Why are Twitter and WhatsApp miffed with Indian authorities?

By Murali Krishnan

The Indian government’s battle with social media giants escalated on Thursday with Twitter accusing the police of “intimidation.”

The micro-blogging site’s statement came days after Delhi police visited Twitter’s offices to serve a notice in connection with a tweet from a ruling Bharatiya Janata Party (BJP) spokesman that the company labelled as “manipulated.”

“Right now, we are concerned by recent events regarding our employees in India and the potential threat to freedom of expression for the people we serve,” a Twitter spokesman said.

“We, alongside many in civil society in India and around the world, have concerns with regards to the use of intimidation tactics by the police in response to enforcement of our global Terms of Service, as well as with core elements of the new IT rules,” he added.

‘A lot of arm-twisting happening’

Peeved by Twitter’s move, the government lashed out at the American firm, saying its statement on the country’s new IT rules is an attempt to dictate its terms to the world’s largest democracy.

“India has a glorious tradition of free speech and democratic practices dating back centuries. Protecting free speech in India is not the prerogative of only a private, for-profit, foreign entity like Twitter,” said a government statement.

The statement posted on Koo, an Indian social media platform, further pointed out that law-making and policy formulation is the “sole prerogative of the sovereign” and a social media platform like Twitter has no locus in dictating what India’s legal policy framework should look like.

“It is clearly a confrontation between sovereign rights of the country and the intermediary which has financial stakes. There is a lot of arm-twisting happening and I believe the issue will reach the country’s Supreme Court,” Pavan Duggal, a cyberlaw expert, told DW.

A tense standoff

Prime Minister Narendra Modi’s government and social media networks have been engaged in a tense standoff in recent months over India’s new IT rules, which have also alarmed privacy rights activists.

The new regulations require internet platforms such as Twitter and Facebook to erase content authorities deem to be unlawful and to help with police investigations, including identifying the “first originator” of posts deemed to undermine India’s sovereignty, state security or public order.

They also require companies to name a compliance officer who would then be criminally liable for content published on the platform.

The sweeping regulations, which hold tech firms more accountable for content shared on their platforms, were announced in February. A 90-day grace period for complying with the rules ended Wednesday.

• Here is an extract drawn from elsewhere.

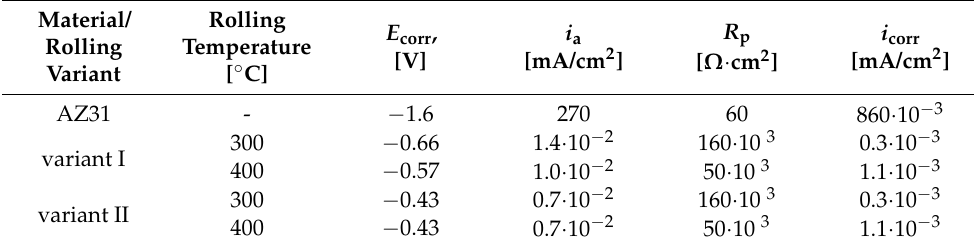
Table 4. Parameters determining the corrosion resistance of the initial materials and the Mg/Al bimetal after various rolling variants.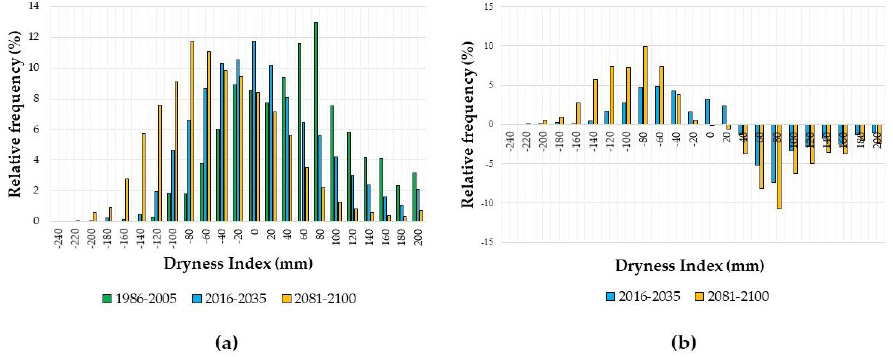
Figure 6. Frequency distribution of the dryness index (DI) in Hungary during the growing season in the three investigated periods ( a ) and changes of these frequencies from the 1986 – 2005 reference period to the near (2016 – 2035) and distant (2081 – 2100) future periods ( b ).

Critics say that Modi’s administration came up with the new rules to stifle online criticism.

“If the government was committed to free speech and dissent, how come the police arrested 25 people for putting up posters on why our vaccines are exported? The regime’s claims are bogus,” M K Venu, co-founder of the news website The Wire, told DW. The website has challenged the new IT regulations in the Delhi High Court.

The government, however, has rejected the accusations that it wants to use the new regulations to obstruct free speech.

Forced to break end-to-end encryption?

Popular messaging service WhatsApp, which claims 500 million users in India, has filed a lawsuit to stop the government enforcing the new rules. The company says they will compel it to break privacy protections to users.

“Requiring messaging apps to ‘trace’ chats is the equivalent of asking us to keep a fingerprint of every single message sent on WhatsApp, which would break end-to-end encryption and fundamentally undermines people’s right to privacy,” WhatsApp said in a statement.

The traceability rule would also affect WhatsApp alternatives like Signal and Telegram, which are also inherently designed to be end-to-end encrypted and are gaining popularity.

End-to-end encryption ensures that nobody other than the receiver can see a particular message. This is the exact opposite of traceability, which would reveal who sent what to whom, experts said.

‘It’s just the beginning’

WhatsApp’s parent company Facebook as well as Google have so far refrained from taking a confrontational approach and said they are working towards complying with the guidelines. Nevertheless, they have sought talks with the authorities over the new regulations.

Cyber experts say the government might not entirely block the social media sites if they fail to comply with the new rules but may levy a fine or stop the companies from doing business in India.

“Compliance from the social media companies will be difficult and the government cannot take away users’ rights. A middle path has to be found,” Prasanth Sugathan, legal director of the Software Freedom Law Center, a Delhi-based digital rights group, told DW.

Digital rights activist Nikhil Pahwa told AFP news agency that the new rules and the war of words were “just the beginning of big tech versus the Indian government.”

“The people who suffer at the end of it are users … What I’d like to see is a reduction in power of (social media) platforms over our speech, but also not increasing the power of governments over platforms, because then governments can use them to censor us.”